Pentagon spokesman John Kirby, shown last month, announced casualty figures on March 1 from a strike in Syria.
Pentagon spokesman John Kirby, shown last month, announced casualty figures on March 1 from a strike in Syria. (Alex Brandon/AP)

The Department of Defense has assessed that the U.S. military strike last week on a facility in Syria used by Iranian-backed militias led to the death of one fighter and wounded two others, in addition to destroying nine buildings.

Pentagon spokesman John Kirby announced the casualty figures at a briefing Monday, some four days after the Biden administration launched the attack on a border-crossing station in eastern Syria that the U.S. military said had been used by Iranian-linked Iraqi militias that have been pressuring American forces in Iraq.

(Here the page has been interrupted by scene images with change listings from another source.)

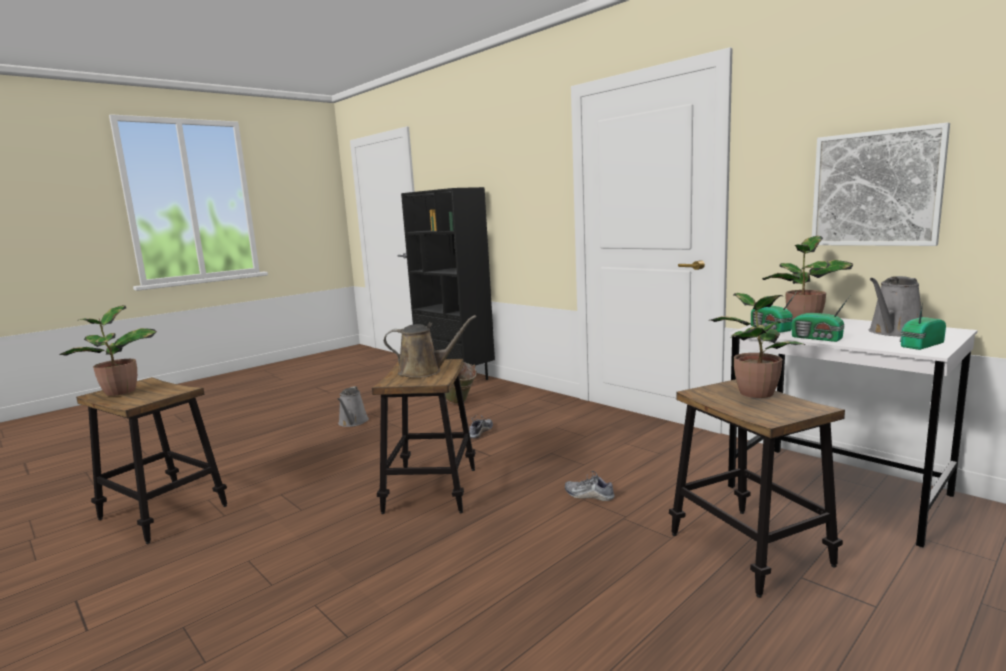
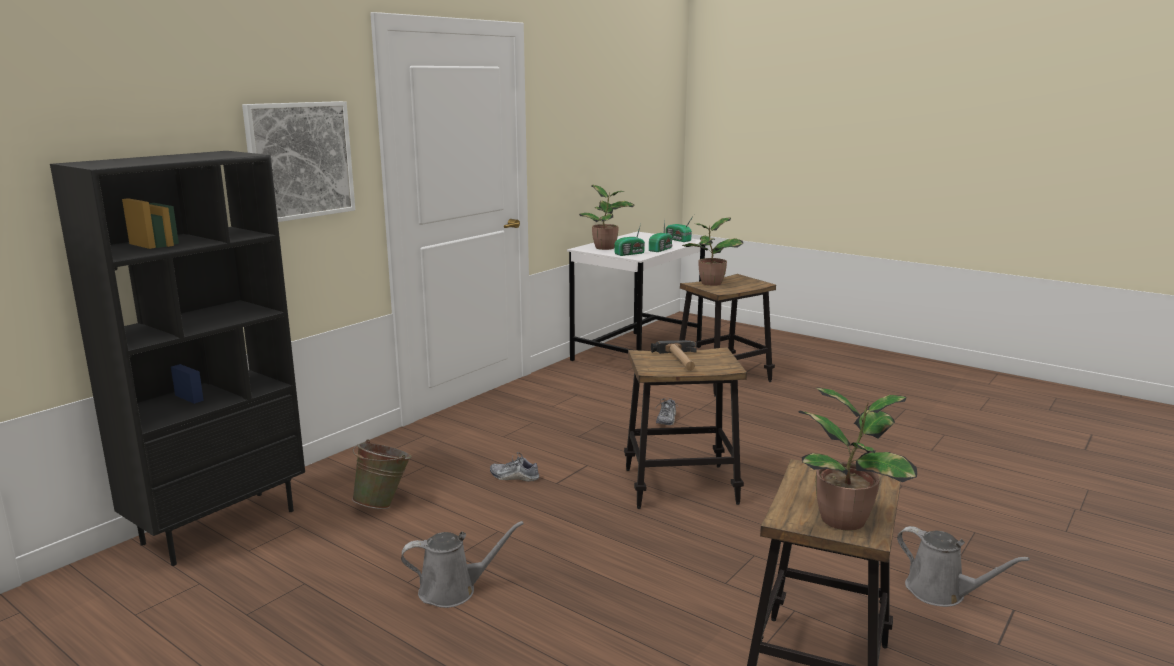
camera: 100 degrees left, 5 degrees up
(424, 371) = (681, 360): brown watering can -> hammer
(876, 189) = (596, 149): picture -> picture (300, 160)
(894, 332) = (644, 239): grey watering can -> grey watering can (941, 592)

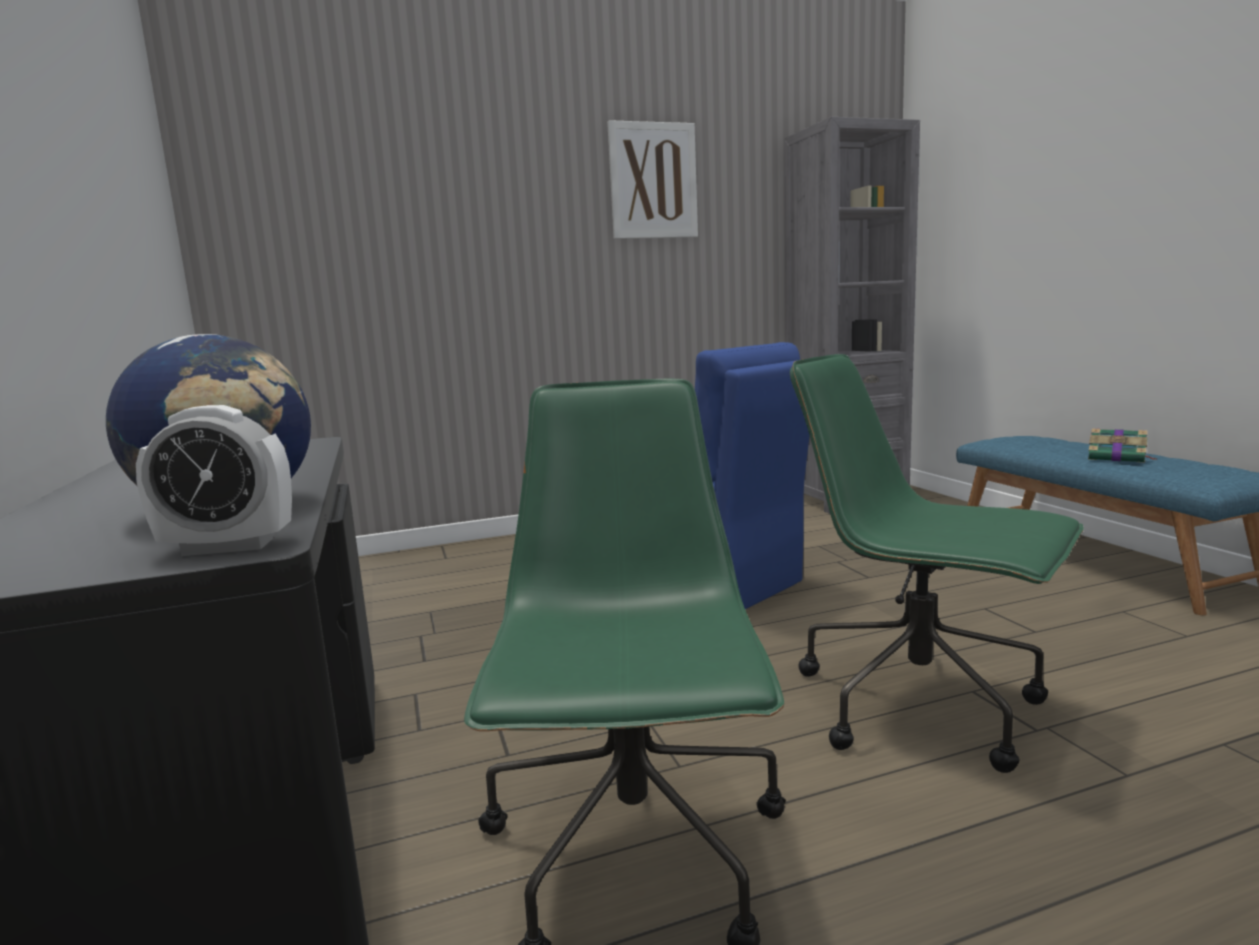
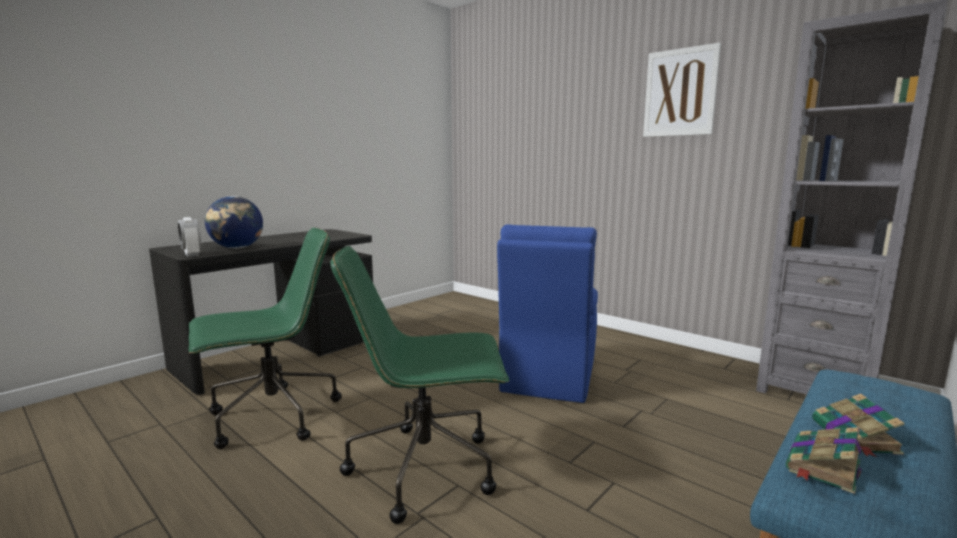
camera: 60 degrees right, 0 degrees up
(922, 705) = (426, 468): green office chair -> green office chair turned 105 degrees counterclockwise
(1172, 471) = (822, 467): none -> book

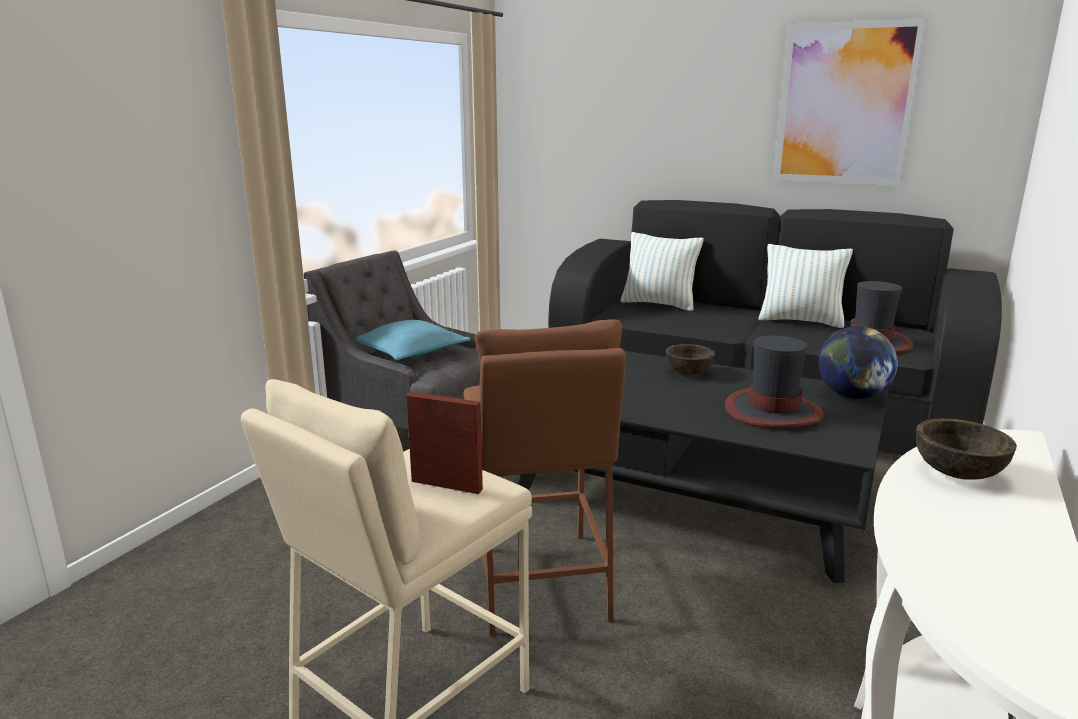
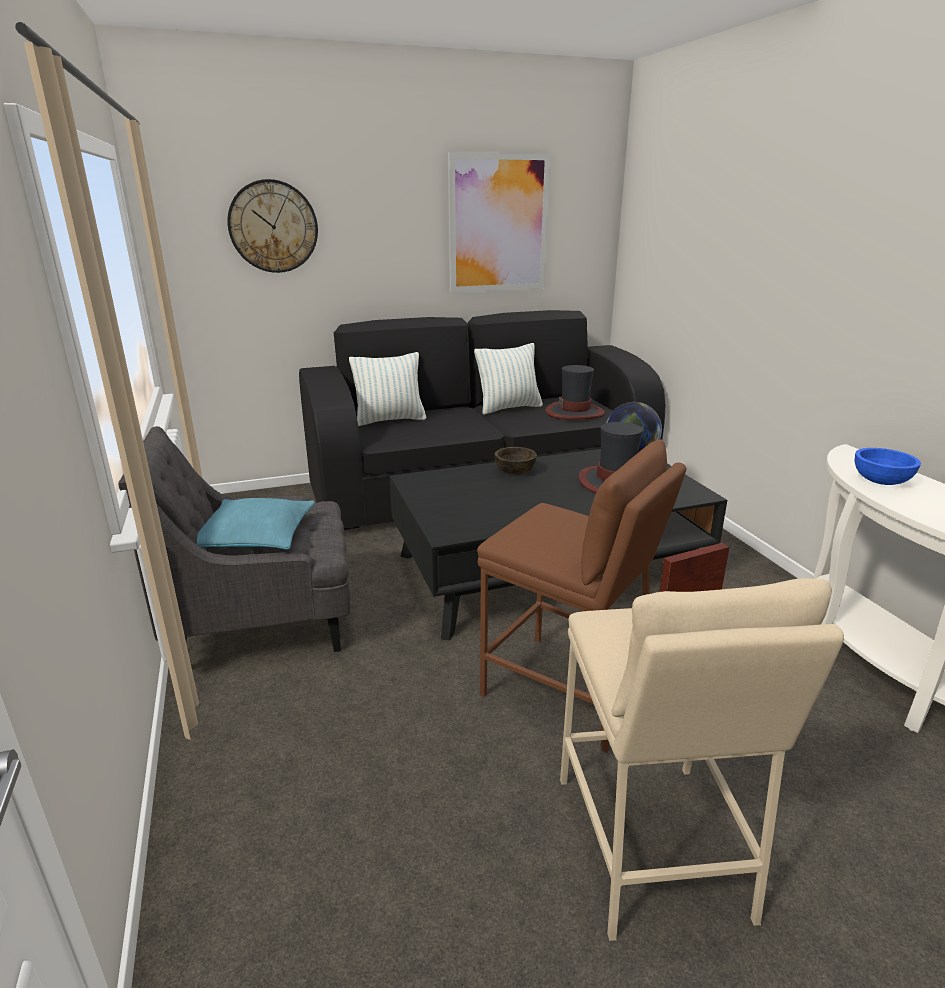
camera: 45 degrees left, 5 degrees up
(601, 102) = (273, 226): none -> wall clock
(957, 472) = (880, 481): brown bowl -> blue bowl

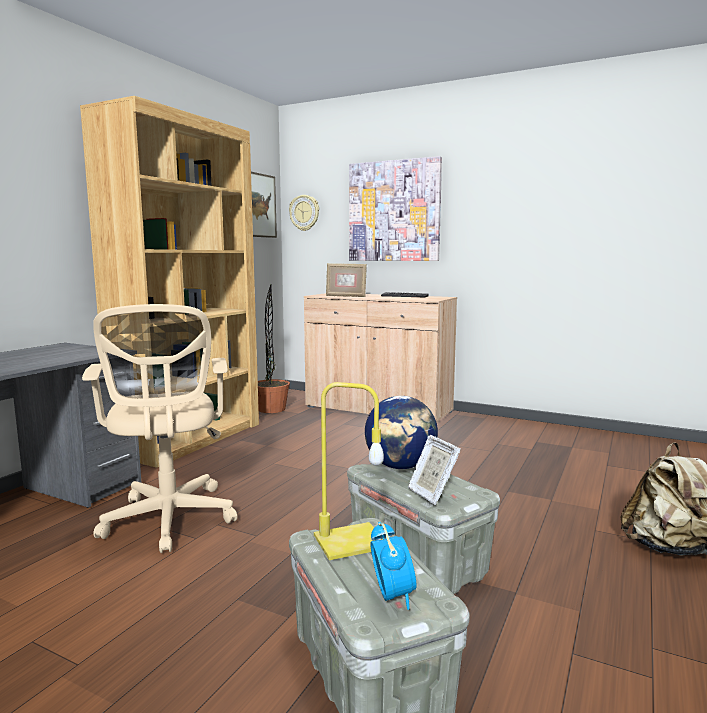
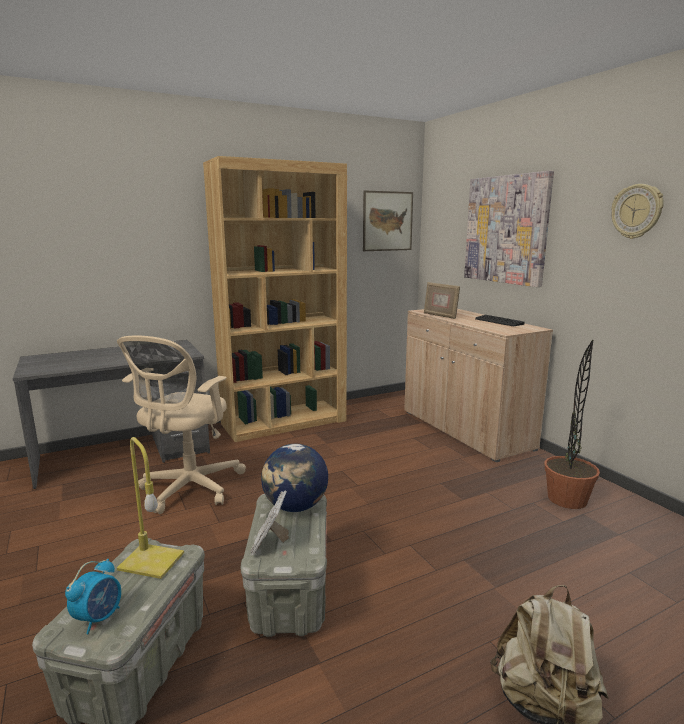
camera: 35 degrees right, 5 degrees up
(271, 409) = (374, 408): potted plant -> potted plant (567, 499)
(304, 213) = (436, 227): wall clock -> wall clock (637, 211)

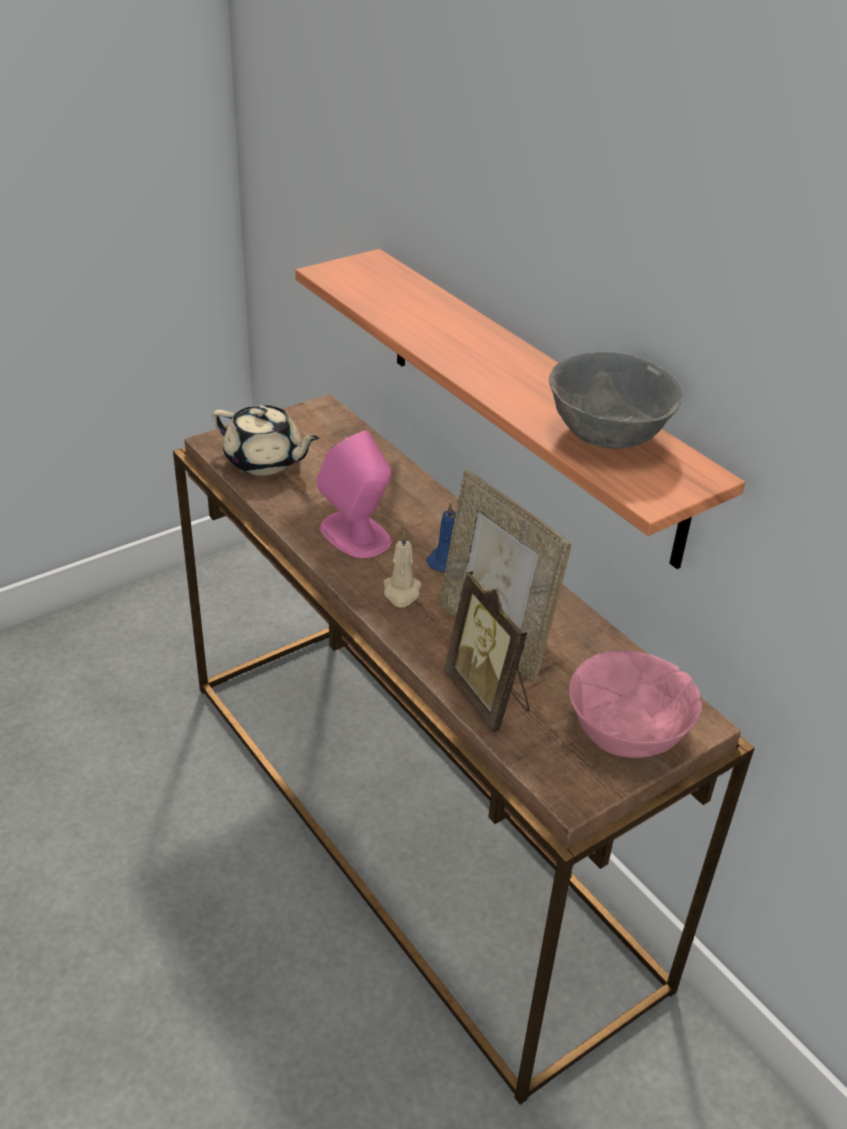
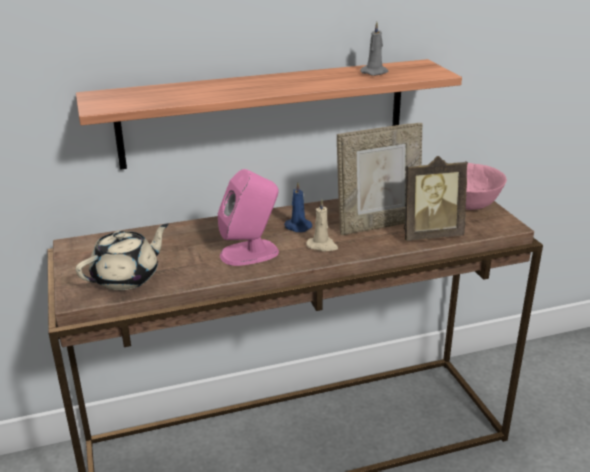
camera: 70 degrees left, 10 degrees down
(608, 435) = (375, 72): grey bowl -> grey candle

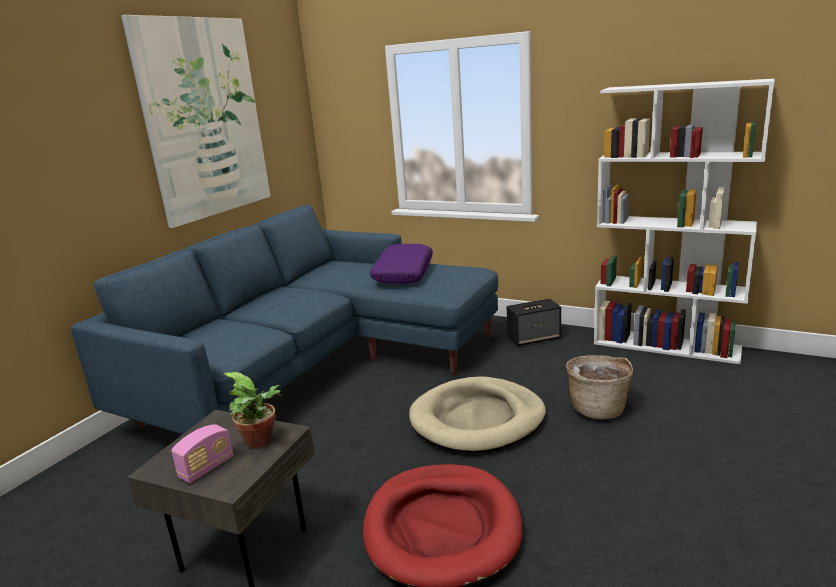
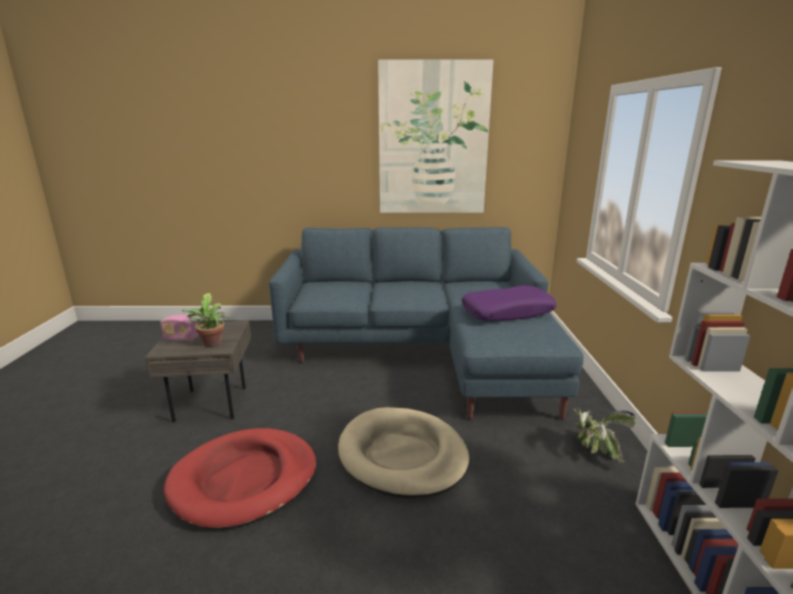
camera: 60 degrees right, 0 degrees up
(534, 338) = (594, 450): speaker -> potted plant
(598, 408) = (482, 540): basket -> none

The military’s strike was the first lethal operation ordered by the Biden administration against Iranian proxy forces in the Middle East and came in response to a Feb. 15 rocket attack on a facility housing U.S. forces in northern Iraq that killed a civilian contractor and injured several others, including a U.S. service member.

U.S. officials said the border crossing station had been used by an Iranian-backed militia in Iraq that U.S., Kurdish and Iraqi officials have determined was responsible for last month’s attack.

The Biden administration’s strike was seen largely as a symbolic tit for tat. Asked at Monday’s briefing about comments by the targeted militants that the attack represented nothing more than a “pinprick,” Kirby said the operation had accomplished its intentions. “This was really designed to do two things: to remove that compound from their utilization of it as an entry control point from Syria into Iraq, and two, to send a very strong signal that we are not going to tolerate attacks on our people and on our Iraqi partners,” Kirby said.

The United States has roughly 2,500 troops in Iraq to train and assist the government as it grapples with a volatile security situation. Shiite militias backed by Iran have emerged as a powerful force in Iraq and pose a challenge to U.S. and other Western troops operating in the country.

The Biden administration has said it wants to reengage in diplomacy with Iran, having agreed to European-led talks about the future of the 2015 nuclear accord. The United States withdrew from the pact under President Donald Trump.

But Iran’s Foreign Ministry, while not rejecting the meeting outright, issued a statement Sunday saying it “does not deem the time suitable” for a sit-down.